WHAT YOU ARE ASKED TO DO ->
Which lines of the data below contain "down"? Please show them all.

Stored data ->

--- --- ---

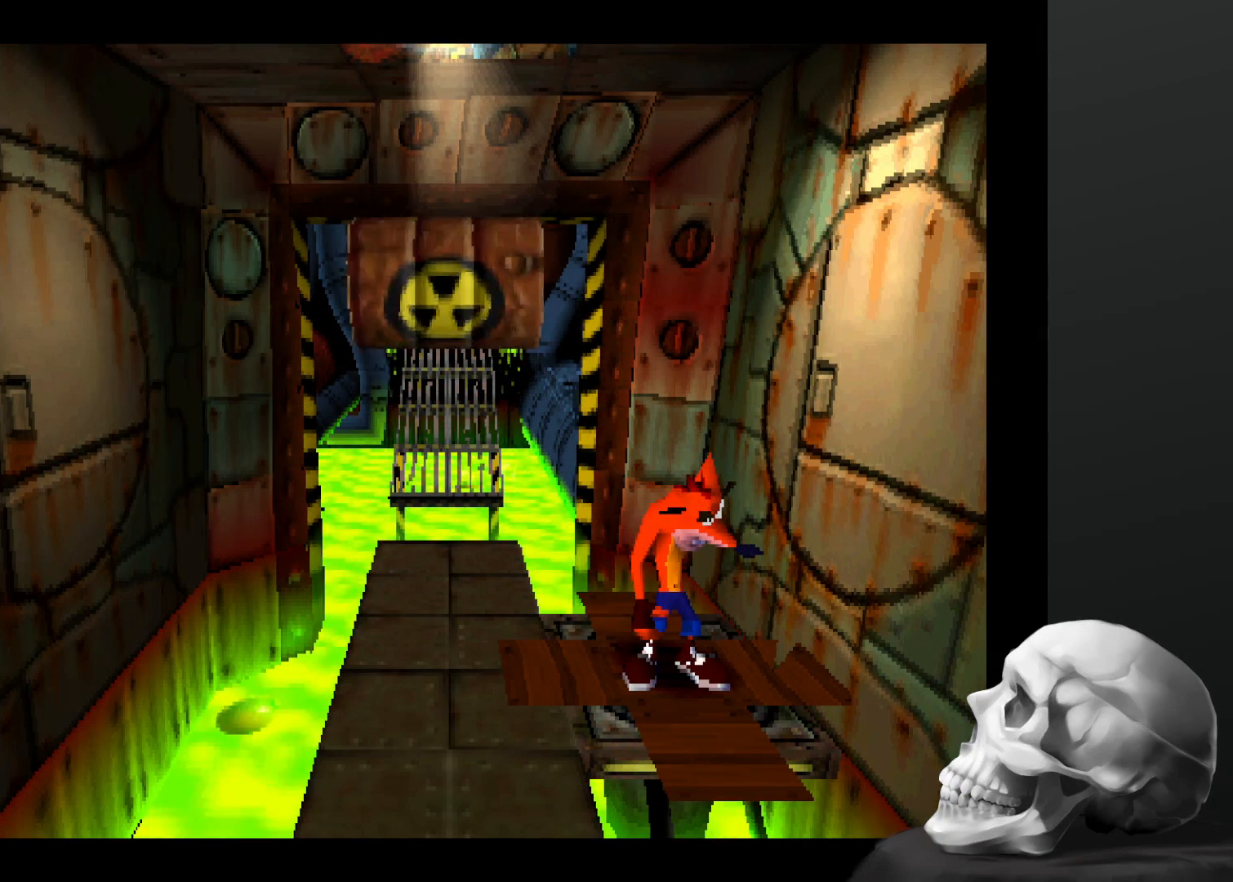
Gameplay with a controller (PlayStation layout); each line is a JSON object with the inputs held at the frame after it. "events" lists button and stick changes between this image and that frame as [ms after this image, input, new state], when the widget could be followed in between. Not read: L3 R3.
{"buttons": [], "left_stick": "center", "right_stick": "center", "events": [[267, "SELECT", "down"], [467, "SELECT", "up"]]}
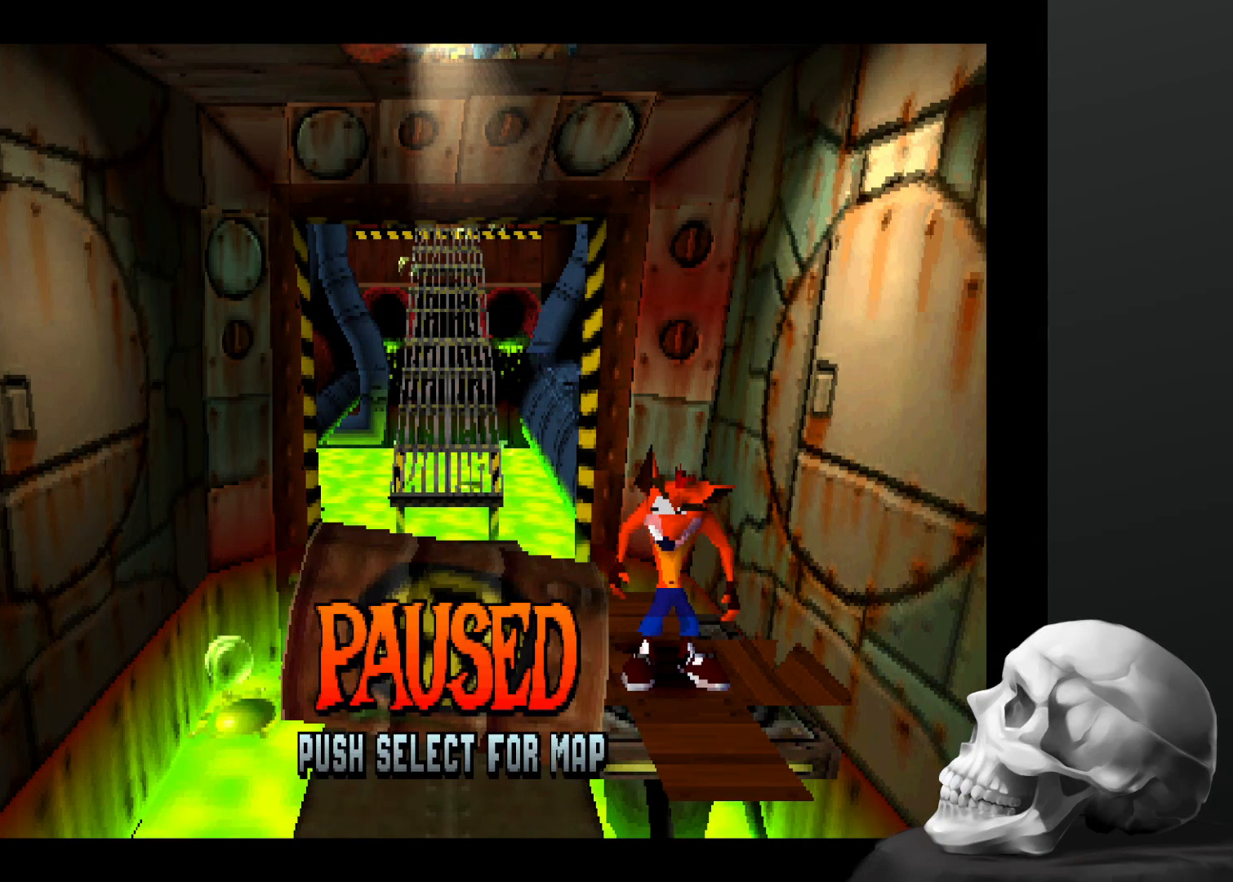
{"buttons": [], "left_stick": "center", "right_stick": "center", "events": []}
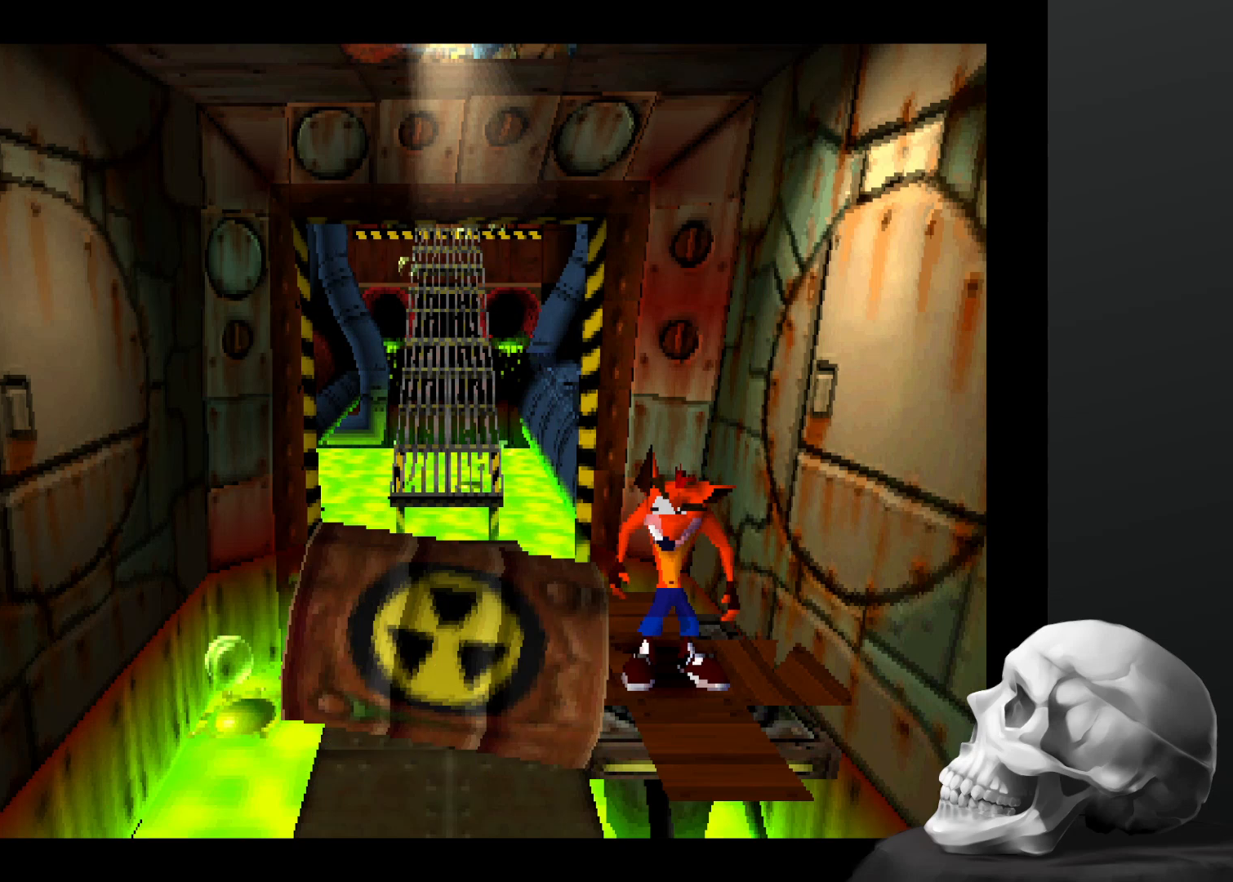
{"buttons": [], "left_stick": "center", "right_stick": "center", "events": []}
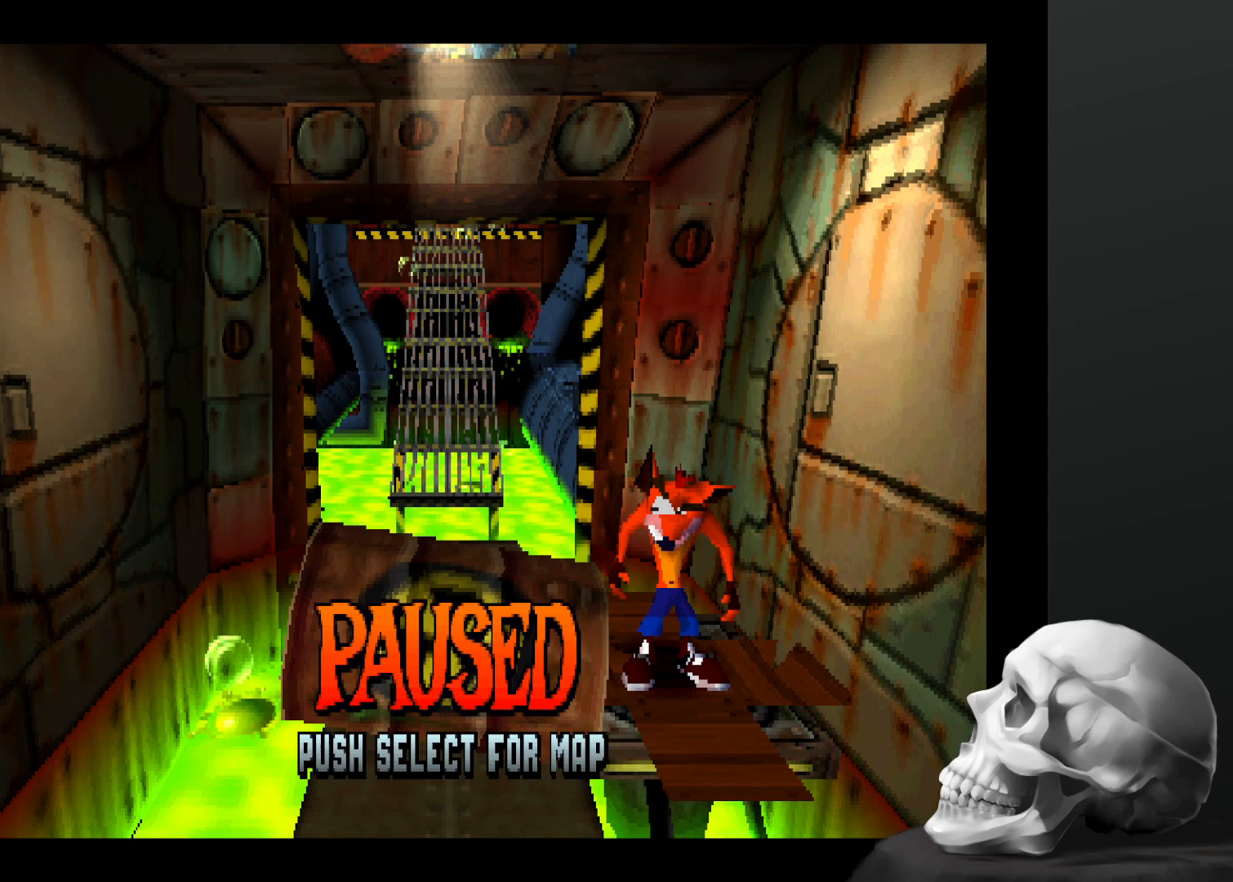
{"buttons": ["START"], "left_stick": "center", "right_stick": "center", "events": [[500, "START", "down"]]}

--- --- ---

ANSWER TO THIS EXERCISE ->
{"buttons": [], "left_stick": "center", "right_stick": "center", "events": [[267, "SELECT", "down"], [467, "SELECT", "up"]]}
{"buttons": ["START"], "left_stick": "center", "right_stick": "center", "events": [[500, "START", "down"]]}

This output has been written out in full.